To check: Search Console > Security and Manual Actions > Manual actions. If you see “No issues detected”, you don’t have one. If you see a notice, address the violation completely (don’t just clean up what’s flagged), document the cleanup, and file a reconsideration request. Reconsideration can take days to several weeks.

Are there technical SEO problems blocking the crawler? (Cause #8)

Technical problems beyond robots.txt and noindex can still hurt indexation and ranking:

  • Mobile-first indexing failures. Google completed the transition to mobile-first indexing. If your mobile site hides content the desktop site shows, that content effectively doesn’t exist for Google.
  • Core Web Vitals failures. Google confirmed Core Web Vitals (LCP, INP, CLS) as ranking signals in Search Central’s documentation. INP replaced FID in March 2024.
  • Orphan pages. Pages with zero internal links from elsewhere on the site rarely get crawled or indexed.
  • JavaScript-rendered content not crawlable. Critical content that only appears after JavaScript execution may not be seen by Google.
  • Slow time to first byte. Hosting that’s slow under crawl load can cause Google to crawl less of your site.

Audit tools: Google PageSpeed Insights for Core Web Vitals, Google Search Console for site-wide indexation, Screaming Frog SEO Spider for crawl audits (free up to 500 URLs), Sitebulb for visual crawl audits, Lumar for enterprise-scale audits. For most small-to-medium WordPress sites, Search Console plus Screaming Frog cover 90% of technical SEO needs. See our walkthrough of on-page optimisation for the on-page side, and explore social media to drive early traffic while indexation matures.

In what order should you actually work through this list?

  1. Run site:yourdomain.com and URL Inspection on three priority pages.
  2. Check robots.txt for accidental Disallow: rules.
  3. Check page source for noindex tags.
  4. Submit an XML sitemap if you haven’t.
  5. Open Search Console > Manual Actions to rule out penalties.
  6. Audit content quality on your top 20 pages; consolidate or rewrite thin ones.
  7. Match search intent on pages that are indexed but get zero impressions.
  8. Reassess keyword difficulty for anything targeted for 6+ months without progress.
  9. Build internal links from your strongest pages to the ones you want to rank.
  10. Run Screaming Frog or Sitebulb for a technical audit.

Skipping straight to “build backlinks” before confirming the page is indexed is the most common SEO mistake.

Frequently asked questions

It varies from hours to several weeks.
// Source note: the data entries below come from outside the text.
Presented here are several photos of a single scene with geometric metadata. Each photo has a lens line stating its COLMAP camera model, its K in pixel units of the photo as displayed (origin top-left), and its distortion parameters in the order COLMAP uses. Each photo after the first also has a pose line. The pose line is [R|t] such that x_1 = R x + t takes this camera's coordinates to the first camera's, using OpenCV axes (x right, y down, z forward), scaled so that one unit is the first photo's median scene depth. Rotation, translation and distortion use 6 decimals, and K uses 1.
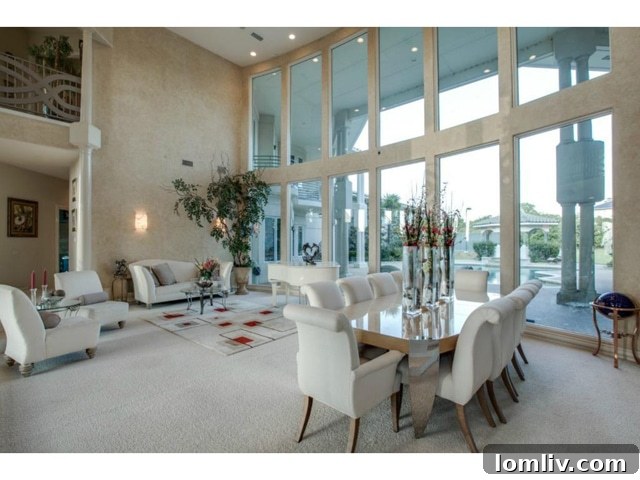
lens RADIAL K [[303.1, 0, 317.8], [0, 303.1, 238.0], [0, 0, 1]] dist [-0.049191, 0.019266]
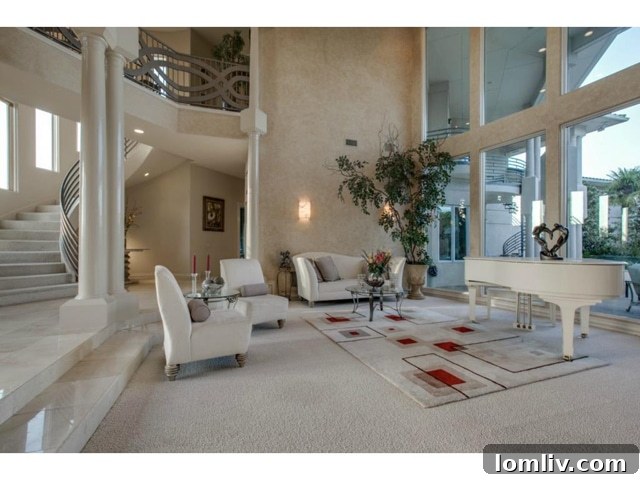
lens RADIAL K [[303.1, 0, 317.8], [0, 303.1, 238.0], [0, 0, 1]] dist [-0.049191, 0.019266]
pose [[0.875304, -0.004272, -0.483555, -0.115772], [-0.000692, 0.999949, -0.010086, 0.042709], [0.483573, 0.009163, 0.875256, 0.223657]]
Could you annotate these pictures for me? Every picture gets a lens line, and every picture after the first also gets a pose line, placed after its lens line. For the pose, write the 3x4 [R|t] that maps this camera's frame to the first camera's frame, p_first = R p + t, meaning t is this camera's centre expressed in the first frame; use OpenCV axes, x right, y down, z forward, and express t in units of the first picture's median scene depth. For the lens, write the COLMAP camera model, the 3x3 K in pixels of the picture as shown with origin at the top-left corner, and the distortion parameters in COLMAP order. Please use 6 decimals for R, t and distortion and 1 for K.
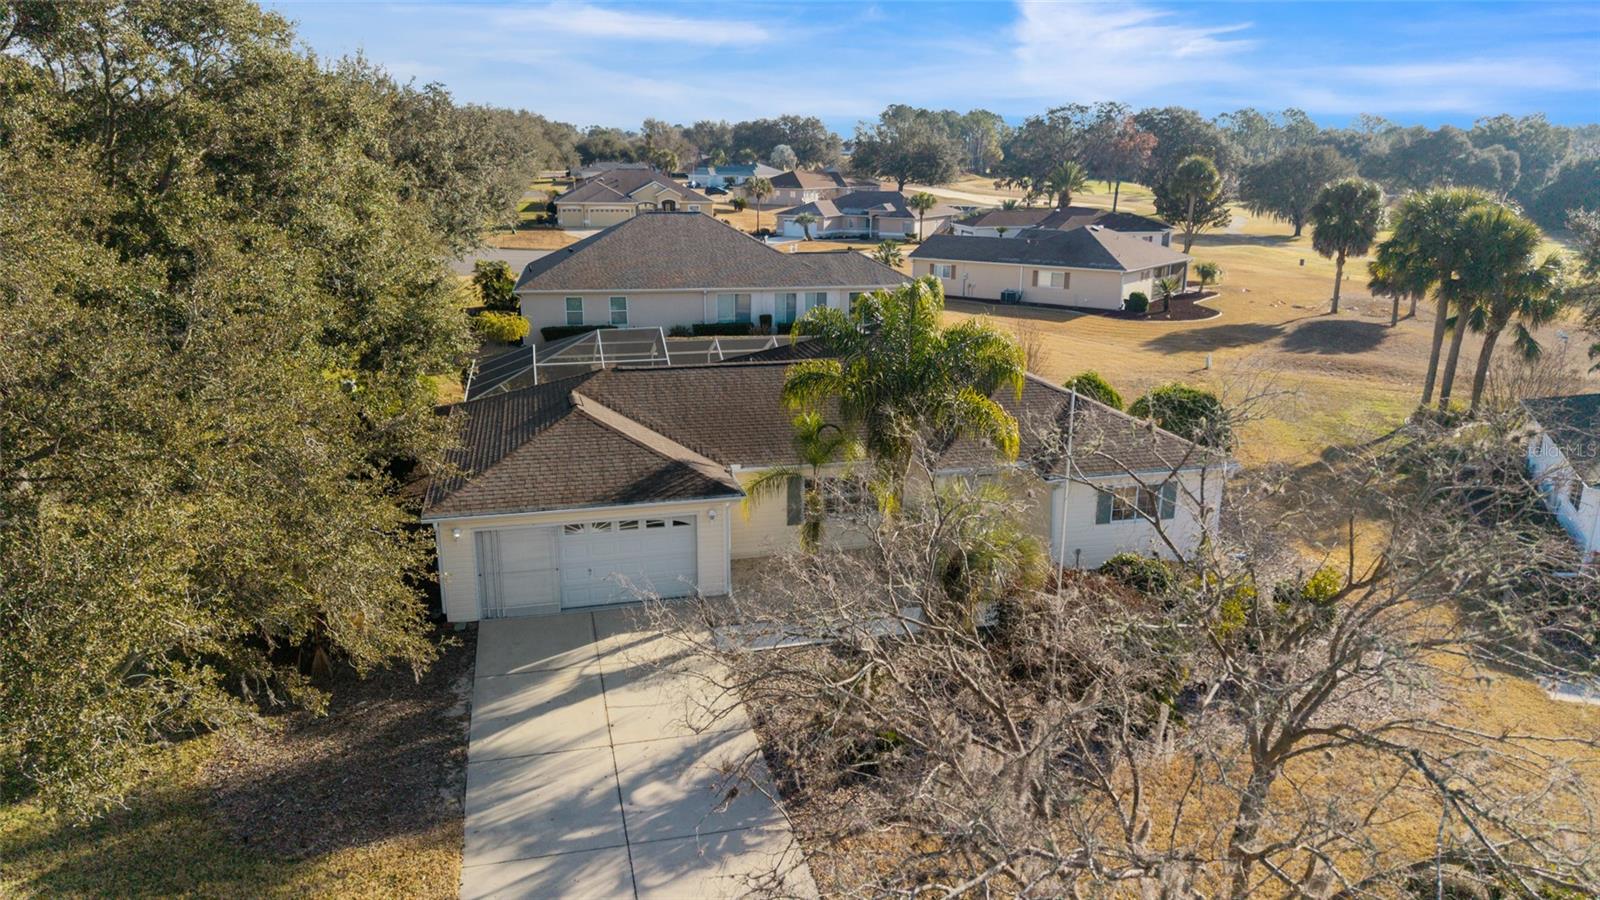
lens RADIAL K [[1067.0, 0, 800.0], [0, 1067.0, 450.0], [0, 0, 1]] dist [0.074763, -0.100632]
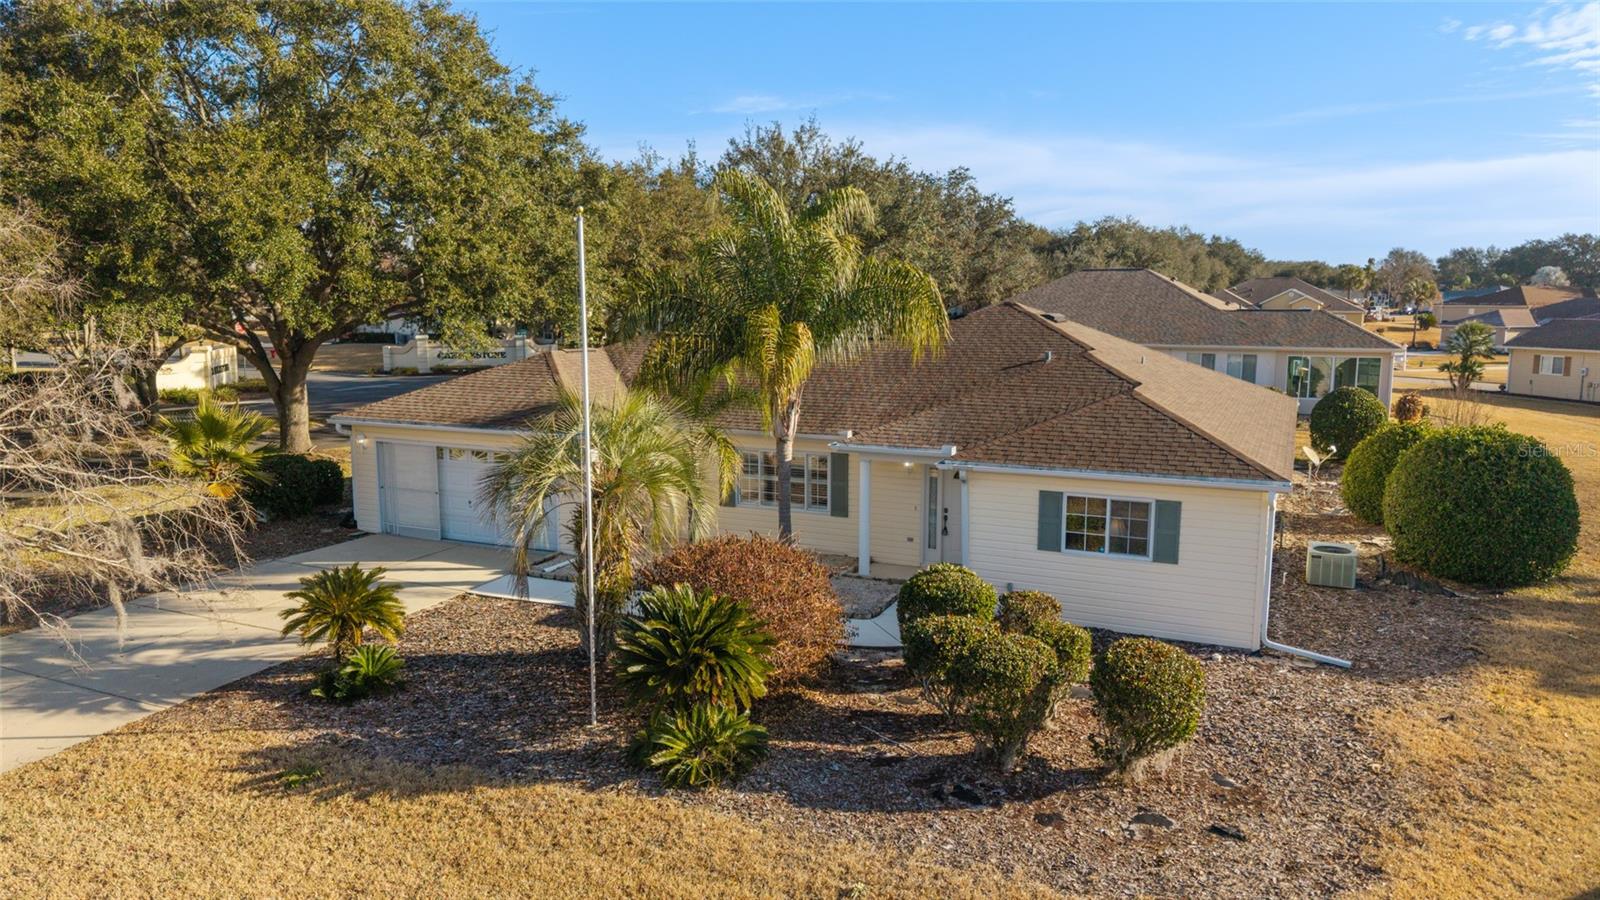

For an established site with strong internal linking and a submitted sitemap, new pages typically index within a few days. For brand-new domains with no backlinks, indexation can take weeks. The single fastest tool is Search Console URL Inspection > Request Indexing.

What this means in practice

If your website isn’t showing up on Google, the answer is usually mechanical, not strategic. Confirm indexation first, check for blocking directives, verify the sitemap, then look at content and links. The Ahrefs data showing 96.55% of pages get zero traffic isn’t a reason to give up; it’s a reminder that the bar for visibility is mostly about clearing technical hurdles and matching real search intent, not about beating every competitor on backlinks.

For most sites under 12 months old, the realistic plan is: ship indexation fixes this week, ship intent-matched content this quarter, and let authority compound.